* [Exercise description]: In the records below, find the line containing "749,199 324,143 122,84"; copy exactly that line and all lines after it to the end, and nothing else.

=== Exercise data ===

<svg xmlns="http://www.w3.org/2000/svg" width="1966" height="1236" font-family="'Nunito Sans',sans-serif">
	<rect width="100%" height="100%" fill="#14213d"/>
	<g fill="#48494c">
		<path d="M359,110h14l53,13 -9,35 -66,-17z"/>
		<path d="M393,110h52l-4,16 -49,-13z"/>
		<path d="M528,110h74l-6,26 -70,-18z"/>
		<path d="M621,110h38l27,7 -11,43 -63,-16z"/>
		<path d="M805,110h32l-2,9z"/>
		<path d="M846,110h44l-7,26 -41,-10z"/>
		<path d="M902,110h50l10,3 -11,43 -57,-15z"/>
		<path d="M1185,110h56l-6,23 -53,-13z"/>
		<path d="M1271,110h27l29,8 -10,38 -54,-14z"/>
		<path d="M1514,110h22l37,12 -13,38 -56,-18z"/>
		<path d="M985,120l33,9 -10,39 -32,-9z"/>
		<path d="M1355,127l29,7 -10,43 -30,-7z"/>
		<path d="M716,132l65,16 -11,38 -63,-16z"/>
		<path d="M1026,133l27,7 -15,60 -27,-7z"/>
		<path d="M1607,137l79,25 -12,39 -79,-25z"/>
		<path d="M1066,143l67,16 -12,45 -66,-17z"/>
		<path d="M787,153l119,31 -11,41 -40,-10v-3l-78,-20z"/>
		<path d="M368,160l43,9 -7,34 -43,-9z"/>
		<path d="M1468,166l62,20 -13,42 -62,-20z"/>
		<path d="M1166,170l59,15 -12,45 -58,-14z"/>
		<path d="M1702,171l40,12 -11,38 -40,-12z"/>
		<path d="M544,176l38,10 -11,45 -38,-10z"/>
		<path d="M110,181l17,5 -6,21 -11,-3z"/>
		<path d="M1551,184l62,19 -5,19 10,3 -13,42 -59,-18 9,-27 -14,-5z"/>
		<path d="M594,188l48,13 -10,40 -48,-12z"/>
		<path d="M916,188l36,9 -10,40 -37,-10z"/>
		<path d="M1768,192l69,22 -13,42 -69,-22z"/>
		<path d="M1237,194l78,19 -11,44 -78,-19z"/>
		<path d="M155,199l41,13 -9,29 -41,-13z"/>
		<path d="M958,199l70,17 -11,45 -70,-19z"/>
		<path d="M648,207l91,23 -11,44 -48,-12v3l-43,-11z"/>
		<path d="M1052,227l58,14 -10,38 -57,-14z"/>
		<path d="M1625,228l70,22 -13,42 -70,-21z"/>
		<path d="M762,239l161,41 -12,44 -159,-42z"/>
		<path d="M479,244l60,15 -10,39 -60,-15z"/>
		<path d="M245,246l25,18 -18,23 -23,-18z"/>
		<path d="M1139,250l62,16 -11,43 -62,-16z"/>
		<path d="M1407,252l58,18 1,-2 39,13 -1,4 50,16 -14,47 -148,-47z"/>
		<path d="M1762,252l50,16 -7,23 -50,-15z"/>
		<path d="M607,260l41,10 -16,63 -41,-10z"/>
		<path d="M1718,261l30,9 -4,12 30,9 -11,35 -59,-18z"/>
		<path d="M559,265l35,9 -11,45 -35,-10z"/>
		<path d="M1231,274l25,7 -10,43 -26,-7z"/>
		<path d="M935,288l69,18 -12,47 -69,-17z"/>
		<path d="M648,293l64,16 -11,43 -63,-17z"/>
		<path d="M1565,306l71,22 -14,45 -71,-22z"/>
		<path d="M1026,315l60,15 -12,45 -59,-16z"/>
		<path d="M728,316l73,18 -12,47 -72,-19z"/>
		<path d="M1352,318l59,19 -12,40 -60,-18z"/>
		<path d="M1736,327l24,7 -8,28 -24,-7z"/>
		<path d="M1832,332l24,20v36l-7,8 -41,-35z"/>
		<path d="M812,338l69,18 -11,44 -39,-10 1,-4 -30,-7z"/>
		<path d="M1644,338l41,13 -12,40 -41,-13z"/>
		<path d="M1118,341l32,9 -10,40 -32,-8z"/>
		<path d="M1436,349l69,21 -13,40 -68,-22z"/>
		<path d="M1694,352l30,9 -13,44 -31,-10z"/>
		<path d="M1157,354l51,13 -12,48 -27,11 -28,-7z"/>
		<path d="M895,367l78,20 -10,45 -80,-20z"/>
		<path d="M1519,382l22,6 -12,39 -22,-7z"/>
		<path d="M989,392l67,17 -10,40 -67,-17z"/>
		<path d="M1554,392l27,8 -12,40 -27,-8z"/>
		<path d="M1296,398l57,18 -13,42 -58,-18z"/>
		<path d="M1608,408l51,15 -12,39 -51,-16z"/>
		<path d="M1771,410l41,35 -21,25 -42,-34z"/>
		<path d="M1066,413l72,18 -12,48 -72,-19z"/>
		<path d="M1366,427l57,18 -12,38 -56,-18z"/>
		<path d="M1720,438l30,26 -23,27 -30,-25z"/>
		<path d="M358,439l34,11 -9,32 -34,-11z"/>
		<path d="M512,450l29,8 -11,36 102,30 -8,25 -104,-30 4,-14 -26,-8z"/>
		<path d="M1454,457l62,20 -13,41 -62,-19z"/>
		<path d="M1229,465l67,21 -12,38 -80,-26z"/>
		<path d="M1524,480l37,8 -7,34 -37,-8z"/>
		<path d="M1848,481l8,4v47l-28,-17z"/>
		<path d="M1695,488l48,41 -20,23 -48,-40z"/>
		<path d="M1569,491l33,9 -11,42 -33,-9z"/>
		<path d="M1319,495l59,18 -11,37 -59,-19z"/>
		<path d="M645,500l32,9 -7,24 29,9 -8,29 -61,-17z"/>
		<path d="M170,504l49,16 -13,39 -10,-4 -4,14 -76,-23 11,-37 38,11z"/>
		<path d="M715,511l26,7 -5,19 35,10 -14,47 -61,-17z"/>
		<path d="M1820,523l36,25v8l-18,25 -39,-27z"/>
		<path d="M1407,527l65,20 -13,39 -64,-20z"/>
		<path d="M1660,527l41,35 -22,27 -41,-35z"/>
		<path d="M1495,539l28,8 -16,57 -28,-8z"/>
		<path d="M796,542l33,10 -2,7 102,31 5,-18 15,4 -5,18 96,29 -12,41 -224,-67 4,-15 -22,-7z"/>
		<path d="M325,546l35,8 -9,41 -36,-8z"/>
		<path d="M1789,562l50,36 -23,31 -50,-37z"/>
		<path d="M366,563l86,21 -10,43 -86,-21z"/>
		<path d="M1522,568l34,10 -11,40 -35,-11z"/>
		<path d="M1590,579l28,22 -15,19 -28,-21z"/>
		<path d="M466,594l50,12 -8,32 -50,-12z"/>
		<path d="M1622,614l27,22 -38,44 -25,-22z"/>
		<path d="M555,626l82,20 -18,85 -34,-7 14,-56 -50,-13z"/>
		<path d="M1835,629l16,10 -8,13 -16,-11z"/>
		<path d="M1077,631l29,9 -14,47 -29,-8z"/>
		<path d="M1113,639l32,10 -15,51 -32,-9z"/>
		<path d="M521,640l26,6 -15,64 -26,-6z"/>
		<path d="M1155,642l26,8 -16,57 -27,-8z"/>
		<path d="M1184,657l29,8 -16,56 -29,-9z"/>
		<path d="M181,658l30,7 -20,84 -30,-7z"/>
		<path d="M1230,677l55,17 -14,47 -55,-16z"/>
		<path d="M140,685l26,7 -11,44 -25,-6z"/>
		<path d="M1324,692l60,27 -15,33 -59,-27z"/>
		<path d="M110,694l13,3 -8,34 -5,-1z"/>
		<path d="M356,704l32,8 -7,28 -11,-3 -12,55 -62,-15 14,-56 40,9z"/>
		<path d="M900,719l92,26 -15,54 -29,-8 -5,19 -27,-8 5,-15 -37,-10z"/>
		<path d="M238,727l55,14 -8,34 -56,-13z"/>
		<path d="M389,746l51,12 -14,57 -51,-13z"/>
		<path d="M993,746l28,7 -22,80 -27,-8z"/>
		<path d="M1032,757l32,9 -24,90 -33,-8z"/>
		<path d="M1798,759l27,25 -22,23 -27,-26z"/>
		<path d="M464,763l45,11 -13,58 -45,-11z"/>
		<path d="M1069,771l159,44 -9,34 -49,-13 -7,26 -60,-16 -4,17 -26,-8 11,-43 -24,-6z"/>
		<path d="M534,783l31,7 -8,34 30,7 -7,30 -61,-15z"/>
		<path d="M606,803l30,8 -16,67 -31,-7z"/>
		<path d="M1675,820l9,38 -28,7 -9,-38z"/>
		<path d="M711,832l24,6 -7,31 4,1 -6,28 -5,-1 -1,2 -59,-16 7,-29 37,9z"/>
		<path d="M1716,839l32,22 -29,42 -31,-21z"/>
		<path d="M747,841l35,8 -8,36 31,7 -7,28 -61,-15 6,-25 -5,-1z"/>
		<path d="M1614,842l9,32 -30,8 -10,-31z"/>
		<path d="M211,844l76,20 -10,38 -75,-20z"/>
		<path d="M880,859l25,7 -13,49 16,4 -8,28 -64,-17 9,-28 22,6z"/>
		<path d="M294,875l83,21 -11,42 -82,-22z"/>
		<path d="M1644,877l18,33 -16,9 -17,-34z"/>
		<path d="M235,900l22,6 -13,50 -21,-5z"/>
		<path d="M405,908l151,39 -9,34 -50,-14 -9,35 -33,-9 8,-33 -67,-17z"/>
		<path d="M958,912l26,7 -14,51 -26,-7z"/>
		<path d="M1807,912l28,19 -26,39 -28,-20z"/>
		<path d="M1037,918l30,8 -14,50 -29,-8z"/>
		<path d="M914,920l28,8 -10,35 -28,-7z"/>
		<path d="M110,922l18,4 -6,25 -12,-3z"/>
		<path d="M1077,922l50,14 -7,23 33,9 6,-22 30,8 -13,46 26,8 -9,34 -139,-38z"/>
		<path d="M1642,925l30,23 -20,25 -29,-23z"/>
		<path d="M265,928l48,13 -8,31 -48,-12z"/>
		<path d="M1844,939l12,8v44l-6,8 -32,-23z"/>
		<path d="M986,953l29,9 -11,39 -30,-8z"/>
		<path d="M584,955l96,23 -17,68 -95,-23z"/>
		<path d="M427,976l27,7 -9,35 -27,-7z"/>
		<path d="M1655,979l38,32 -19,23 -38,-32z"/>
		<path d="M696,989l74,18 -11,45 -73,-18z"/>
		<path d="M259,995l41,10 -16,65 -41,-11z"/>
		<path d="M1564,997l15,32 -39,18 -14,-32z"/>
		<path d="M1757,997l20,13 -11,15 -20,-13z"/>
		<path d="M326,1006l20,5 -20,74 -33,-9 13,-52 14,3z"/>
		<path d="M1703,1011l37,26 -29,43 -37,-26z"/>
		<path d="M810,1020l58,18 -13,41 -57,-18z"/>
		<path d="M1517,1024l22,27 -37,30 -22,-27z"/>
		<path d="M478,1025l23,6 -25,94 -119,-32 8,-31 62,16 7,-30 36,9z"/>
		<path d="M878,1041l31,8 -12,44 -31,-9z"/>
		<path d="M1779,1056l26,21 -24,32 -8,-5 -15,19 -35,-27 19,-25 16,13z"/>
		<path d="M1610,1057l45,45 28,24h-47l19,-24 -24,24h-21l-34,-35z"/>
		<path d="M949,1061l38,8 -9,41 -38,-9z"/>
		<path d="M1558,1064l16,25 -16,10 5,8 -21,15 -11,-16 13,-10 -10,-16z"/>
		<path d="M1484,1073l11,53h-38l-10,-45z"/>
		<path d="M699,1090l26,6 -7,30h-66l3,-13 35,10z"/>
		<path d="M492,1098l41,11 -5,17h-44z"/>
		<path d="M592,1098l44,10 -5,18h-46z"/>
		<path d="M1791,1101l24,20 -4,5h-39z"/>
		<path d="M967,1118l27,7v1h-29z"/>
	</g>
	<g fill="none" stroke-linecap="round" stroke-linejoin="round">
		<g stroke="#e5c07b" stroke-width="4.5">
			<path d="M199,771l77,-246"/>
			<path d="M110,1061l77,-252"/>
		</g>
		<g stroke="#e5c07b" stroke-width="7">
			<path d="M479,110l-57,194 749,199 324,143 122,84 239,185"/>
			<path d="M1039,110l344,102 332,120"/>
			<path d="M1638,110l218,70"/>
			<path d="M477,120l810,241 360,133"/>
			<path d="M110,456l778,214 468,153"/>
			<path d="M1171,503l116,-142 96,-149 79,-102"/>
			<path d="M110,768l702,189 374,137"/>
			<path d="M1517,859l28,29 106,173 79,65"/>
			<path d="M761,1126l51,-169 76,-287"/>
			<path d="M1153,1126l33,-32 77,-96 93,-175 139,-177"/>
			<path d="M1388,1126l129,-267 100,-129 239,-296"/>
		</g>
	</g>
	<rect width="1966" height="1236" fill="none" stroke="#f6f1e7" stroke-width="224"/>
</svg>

===

* [Finished exercise]:
			<path d="M479,110l-57,194 749,199 324,143 122,84 239,185"/>
			<path d="M1039,110l344,102 332,120"/>
			<path d="M1638,110l218,70"/>
			<path d="M477,120l810,241 360,133"/>
			<path d="M110,456l778,214 468,153"/>
			<path d="M1171,503l116,-142 96,-149 79,-102"/>
			<path d="M110,768l702,189 374,137"/>
			<path d="M1517,859l28,29 106,173 79,65"/>
			<path d="M761,1126l51,-169 76,-287"/>
			<path d="M1153,1126l33,-32 77,-96 93,-175 139,-177"/>
			<path d="M1388,1126l129,-267 100,-129 239,-296"/>
		</g>
	</g>
	<rect width="1966" height="1236" fill="none" stroke="#f6f1e7" stroke-width="224"/>
</svg>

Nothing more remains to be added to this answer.